También de cosas (y personas) que ya no están nos habla la ganadora del certamen, El rostro, del argentino Gustavo Fontán, una película llena de espectros que pueblan un presente brumoso y desenfocado y que es, en cierto sentido, elogio nostálgico de un determinado tipo de vida en comunión con la naturaleza, en libertad, que en algún momento indeterminado se fue al carajo y del que apenas quedan algunas apariciones fantasmales y el recuerdo sobrecogedor de lugares y personas que, simplemente, ni son ni están. Una película de una potencia visual desbordante que, sin embargo, impacta por la desgarradora perspectiva que plantea.

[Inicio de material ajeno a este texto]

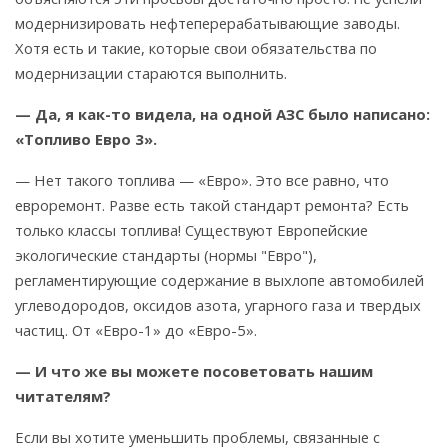
модернизировать нефтеперерабатывающие заводы.
Хотя есть и такие, которые свои обязательства по
модернизации стараются выполнить.
— Да, я как-то видела, на одной АЗС было написано:
«Топливо Евро 3».
— Нет такого топлива — «Евро». Это все равно, что
евроремонт. Разве есть такой стандарт ремонта? Есть
только классы топлива! Существуют Европейские
экологические стандарты (нормы "Евро"),
регламентирующие содержание в выхлопе автомобилей
углеводородов, оксидов азота, угарного газа и твердых
частиц. От «Евро-1» до «Евро-5».
— И что же вы можете посоветовать нашим
читателям?
Если вы хотите уменьшить проблемы, связанные с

En ese mismo nivel de pesimismo se sitúa también la estremecedora película de Ángel Santos, Las altas presiones, que trata de mostrar qué se mueve por dentro cuando uno entra en un estado de apatía y desmotivación, cuando las expectativas de futuro son desalentadoras y las posibilidades de tomar las riendas de la propia vida disminuyen a cada nueva (in)decisión, a cada nueva frustración. Son tiempos de profundo desencanto y Las altas presiones es una película de estos tiempos. Se trata de filmar la realidad y, al hacerlo, alimentar la ficción con el estado de ánimo general de todo un país. La película de Ángel Santos es tan importante porque, sin aspavientos, haciendo del naturalismo casi un acto de fe, es capaz de dar la medida de todas las cosas que están pasando. Y también de las que no están pasando y de las que por desgracia no van a pasar.